The exclusivity ban sunsets Oct. 5, and at press time, one highly placed Federal Communications Commission source said a vote was expected to come down to the 11th hour.
A series of meetings took place last week between FCC staffers and major players — including the National Cable & Telecommunications Association, representing major cable operators; the American Cable Association, representing smaller, independent MSOs; Dish Network; DirecTV; Cox Communications; and Verizon Communications — after word of the order got out. One FCC source said there were as many meetings on the Hill as lobbyists looked for help there.
FCC sources said some Democratic commissioners were concerned about the fate of RSNs under chairman Julius Genachowski’s new, case-by-case approach to complaints about withholding must-have content. An ACA proposal last week to add more RSN protections was getting some serious attention.
It is unclear how much leverage the commission’s other Democrats have over Genachowski, given that he likely has two votes — Republican members Robert McDowell and Ajit Pai — for the order pretty much as currently drafted. The general counsel’s office is said to have concerns about whether the added protections would need to be vetted in their own, separate proceeding.

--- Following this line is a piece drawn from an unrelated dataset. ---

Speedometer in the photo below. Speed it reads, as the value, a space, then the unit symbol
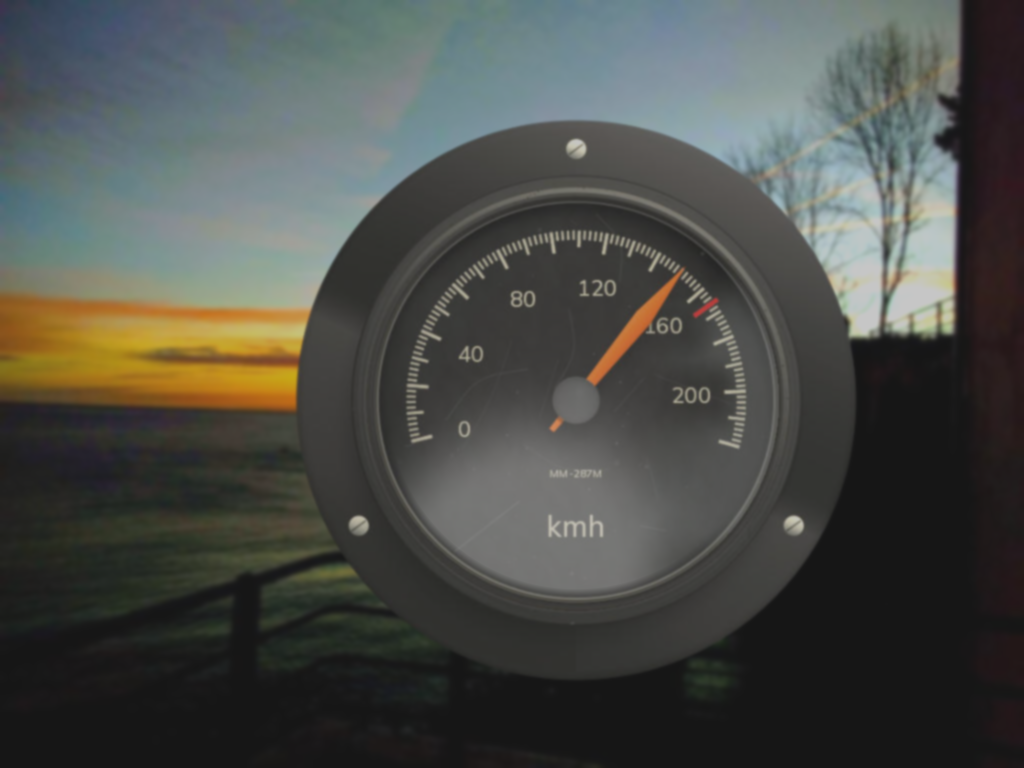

The FCC draft order plans to handle RSN access complaints under the remaining rule 628(b), which was modified to close the so-called terrestrial exemption, that allowed cable operators to withhold from competitors programming networks that weren’t delivered via satellite. The draft order said there was a rebuttable presumption that withholding terrestrial RSNs was an unfair act or practice. That presumption would now apply to satellite-delivered RSNs as well.
But ACA and others are looking for more. They want a rebuttable presumption that complaints will meet the standard for a standstill, meaning cable operators would have to keep the channel on while the FCC decides the complaint.
The ACA also wants the unfairness presumption to apply to national sports programming.